-------- Selected text

The hashcode for the sessionn is obtained from the db.
A method is called on the service e.g. SendTextMessage(int hashcode, string message).
This method now looks up the callback to the client from the dictionary of callbacks and obtains a reference to it.
The appropriate method in this case SendTextMessage(message) is called on the callback.
Ive tested this and it works ok, Ive also added a functionality to keep the DB table synchronised to the actual WCF sessions and to clean up as required.

Disconnected Architecture With .NET

I'm working with an n-Tier application using WinForm and WCF
Engine Service (Windows Service) => WCF Service => Windows Form Client Application
The problem is that the WinForm Client Application need to be 100% available for work even if Engine Service is down.
So how can I make a disconnected architecture in order to make my winform application always available ?
Thanks.
Typically you implement a queue that's internal to your application.
The queue will forward the requests to the web service. In the event the web service is down, it stays queued. The queue mechanism should check every so often to see if the web service is alive, and when it is then forward everything it has stored up.
Alternatively, you can go direct to the web service, then simply post it to the queue in the event of initial failure. However, the queue will still need to check on the web service every so often.
EDIT:
Just to clarify, yes all of the business logic would need to be available client side. Otherwise you would need to provide a "verify" mechanism when the client connects back up.
However, this isn't a bad thing. As you should be placing the business logic in it's own assembly(ies) anyway.
Have a look at Smart Client Factory: http://msdn.microsoft.com/en-us/library/aa480482.aspx
Just to highlight the goals (this is sniped from the above link):
They have a rich user interface that
takes advantage of the power of the
Microsoft Windows desktop.

----------------
-------- Given data

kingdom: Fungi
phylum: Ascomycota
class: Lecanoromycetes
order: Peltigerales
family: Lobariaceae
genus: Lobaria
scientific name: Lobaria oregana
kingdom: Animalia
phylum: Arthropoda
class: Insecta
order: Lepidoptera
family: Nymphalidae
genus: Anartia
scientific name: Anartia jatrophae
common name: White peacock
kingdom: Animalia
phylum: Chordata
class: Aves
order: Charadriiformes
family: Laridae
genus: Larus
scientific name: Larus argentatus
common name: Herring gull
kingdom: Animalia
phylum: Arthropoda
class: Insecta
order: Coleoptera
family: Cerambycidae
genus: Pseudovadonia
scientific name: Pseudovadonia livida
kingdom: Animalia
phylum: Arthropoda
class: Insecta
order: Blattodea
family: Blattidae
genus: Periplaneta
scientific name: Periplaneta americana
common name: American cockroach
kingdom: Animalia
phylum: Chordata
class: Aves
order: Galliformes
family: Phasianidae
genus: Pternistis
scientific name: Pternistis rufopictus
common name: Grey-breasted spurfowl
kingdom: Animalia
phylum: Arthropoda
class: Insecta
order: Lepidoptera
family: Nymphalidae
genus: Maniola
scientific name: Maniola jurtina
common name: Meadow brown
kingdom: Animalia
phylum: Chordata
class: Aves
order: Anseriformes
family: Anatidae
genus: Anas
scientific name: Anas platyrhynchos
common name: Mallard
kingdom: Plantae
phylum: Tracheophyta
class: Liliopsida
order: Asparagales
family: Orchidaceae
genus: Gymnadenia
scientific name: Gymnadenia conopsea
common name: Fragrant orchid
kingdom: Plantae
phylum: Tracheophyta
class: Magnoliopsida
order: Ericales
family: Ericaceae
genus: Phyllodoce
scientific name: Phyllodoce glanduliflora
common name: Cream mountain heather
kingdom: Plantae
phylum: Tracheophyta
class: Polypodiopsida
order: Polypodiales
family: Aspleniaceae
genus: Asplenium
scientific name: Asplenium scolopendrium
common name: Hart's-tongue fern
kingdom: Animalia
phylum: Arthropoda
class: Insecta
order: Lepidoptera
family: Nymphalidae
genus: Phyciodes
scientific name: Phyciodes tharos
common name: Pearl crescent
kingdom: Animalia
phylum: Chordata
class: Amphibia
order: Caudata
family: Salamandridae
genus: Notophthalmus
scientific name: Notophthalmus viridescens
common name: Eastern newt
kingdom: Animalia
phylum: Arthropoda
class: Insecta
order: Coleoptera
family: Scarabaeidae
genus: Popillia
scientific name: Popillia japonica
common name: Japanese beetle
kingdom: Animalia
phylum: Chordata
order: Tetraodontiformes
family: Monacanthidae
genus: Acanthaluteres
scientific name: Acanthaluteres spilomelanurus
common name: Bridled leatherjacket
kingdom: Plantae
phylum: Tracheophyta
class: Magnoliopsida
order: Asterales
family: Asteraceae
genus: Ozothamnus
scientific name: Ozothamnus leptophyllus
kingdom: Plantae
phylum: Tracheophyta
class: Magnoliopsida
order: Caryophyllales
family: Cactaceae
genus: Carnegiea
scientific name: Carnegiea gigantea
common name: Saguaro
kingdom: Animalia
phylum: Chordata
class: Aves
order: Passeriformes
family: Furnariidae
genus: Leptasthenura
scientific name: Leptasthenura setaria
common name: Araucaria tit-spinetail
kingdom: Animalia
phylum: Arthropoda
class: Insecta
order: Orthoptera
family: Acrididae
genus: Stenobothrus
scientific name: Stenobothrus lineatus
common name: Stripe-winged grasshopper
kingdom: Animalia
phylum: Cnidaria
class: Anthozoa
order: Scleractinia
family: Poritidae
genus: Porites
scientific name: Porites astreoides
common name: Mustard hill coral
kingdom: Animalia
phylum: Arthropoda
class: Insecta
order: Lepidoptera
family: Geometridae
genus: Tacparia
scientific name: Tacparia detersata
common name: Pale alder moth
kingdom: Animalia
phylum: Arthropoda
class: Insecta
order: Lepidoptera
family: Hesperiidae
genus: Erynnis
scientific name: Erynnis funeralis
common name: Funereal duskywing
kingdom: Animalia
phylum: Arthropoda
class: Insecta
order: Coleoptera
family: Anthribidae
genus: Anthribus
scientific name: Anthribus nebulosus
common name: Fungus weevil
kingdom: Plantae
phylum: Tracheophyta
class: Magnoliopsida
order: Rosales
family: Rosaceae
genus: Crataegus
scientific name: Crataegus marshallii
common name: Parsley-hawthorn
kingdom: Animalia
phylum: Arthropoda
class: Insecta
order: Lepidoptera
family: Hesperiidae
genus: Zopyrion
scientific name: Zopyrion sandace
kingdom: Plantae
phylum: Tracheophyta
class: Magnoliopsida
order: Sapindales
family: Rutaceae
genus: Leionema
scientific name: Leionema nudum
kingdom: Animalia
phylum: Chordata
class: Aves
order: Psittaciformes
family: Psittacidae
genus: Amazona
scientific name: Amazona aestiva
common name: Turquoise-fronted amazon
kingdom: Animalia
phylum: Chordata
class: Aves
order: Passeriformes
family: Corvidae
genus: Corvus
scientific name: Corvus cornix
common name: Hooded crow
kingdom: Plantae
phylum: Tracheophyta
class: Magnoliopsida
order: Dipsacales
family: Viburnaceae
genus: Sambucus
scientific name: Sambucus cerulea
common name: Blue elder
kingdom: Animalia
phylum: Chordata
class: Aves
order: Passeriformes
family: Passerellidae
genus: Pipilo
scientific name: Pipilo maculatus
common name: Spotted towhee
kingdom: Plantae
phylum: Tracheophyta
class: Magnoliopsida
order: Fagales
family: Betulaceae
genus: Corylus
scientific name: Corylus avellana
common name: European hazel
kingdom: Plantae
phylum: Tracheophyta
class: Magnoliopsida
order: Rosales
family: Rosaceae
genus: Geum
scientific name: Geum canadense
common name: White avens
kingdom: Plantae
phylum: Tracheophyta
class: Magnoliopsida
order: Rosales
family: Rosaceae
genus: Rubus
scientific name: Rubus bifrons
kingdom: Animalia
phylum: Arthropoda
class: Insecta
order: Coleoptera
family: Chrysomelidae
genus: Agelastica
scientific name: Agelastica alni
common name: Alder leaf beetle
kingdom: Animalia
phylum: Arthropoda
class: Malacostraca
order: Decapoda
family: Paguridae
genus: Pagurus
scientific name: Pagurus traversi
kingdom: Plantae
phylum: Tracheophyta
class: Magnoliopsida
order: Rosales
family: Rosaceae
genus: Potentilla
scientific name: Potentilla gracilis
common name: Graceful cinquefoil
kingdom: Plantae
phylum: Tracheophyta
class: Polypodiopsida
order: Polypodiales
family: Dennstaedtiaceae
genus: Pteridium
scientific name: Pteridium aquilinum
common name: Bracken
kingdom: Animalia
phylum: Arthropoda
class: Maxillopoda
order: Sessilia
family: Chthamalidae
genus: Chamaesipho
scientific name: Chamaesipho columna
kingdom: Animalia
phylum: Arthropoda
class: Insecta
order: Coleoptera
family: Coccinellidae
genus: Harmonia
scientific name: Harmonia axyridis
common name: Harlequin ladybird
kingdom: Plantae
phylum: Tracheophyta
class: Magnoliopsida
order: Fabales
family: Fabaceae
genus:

----------------

Problem statement:
Using the text on disconnected architecture with .NET, decide whether each statement below agrees with it. Answer yes or no for each, quoting the words of the text that decide it.
1. The queue sends requests on to the web service.
2. When the web service is down, the queued request is dropped.
3. The WinForm client application has to stay available for work even when the Engine Service is down.

The completed task:
1. Yes: "The queue will forward the requests to the web service."
2. No: "In the event the web service is down, it stays queued."
3. Yes: "The problem is that the WinForm Client Application need to be 100% available for work even if Engine Service is down."